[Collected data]
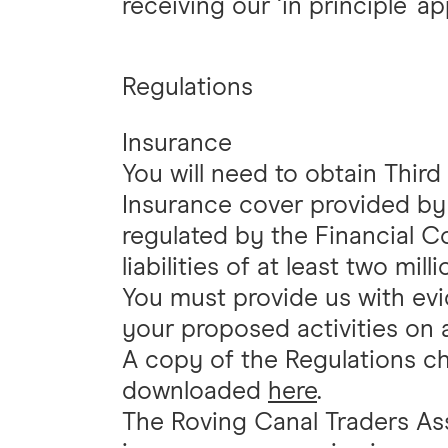
receiving our ‘in principle' ap
Regulations
Insurance
You will need to obtain Third 
Insurance cover provided by
regulated by the Financial 
liabilities of at least two mil
You must provide us with evi
your proposed activities on a
A copy of the Regulations ch
downloaded
here
.
The Roving Canal Traders As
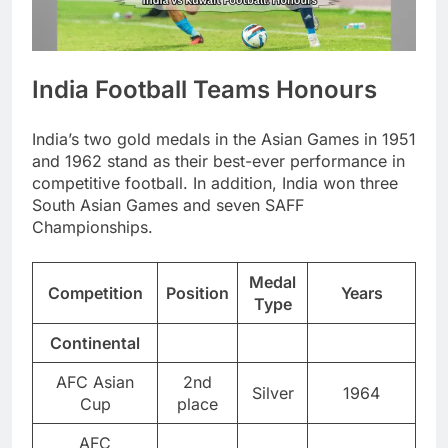
India Football Teams Honours
India’s two gold medals in the Asian Games in 1951
and 1962 stand as their best-ever performance in
competitive football. In addition, India won three
South Asian Games and seven SAFF
Championships.
Medal
Competition
Position
Years
Type
Continental
AFC Asian
2nd
Silver
1964
Cup
place
AFC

What you are asked to do -
Reproduce word for word the lines of the rows from the one containing "India Football Teams Honours" through the end of the rows, including both ends.

Answer space -
India Football Teams Honours
India’s two gold medals in the Asian Games in 1951
and 1962 stand as their best-ever performance in
competitive football. In addition, India won three
South Asian Games and seven SAFF
Championships.
Medal
Competition
Position
Years
Type
Continental
AFC Asian
2nd
Silver
1964
Cup
place
AFC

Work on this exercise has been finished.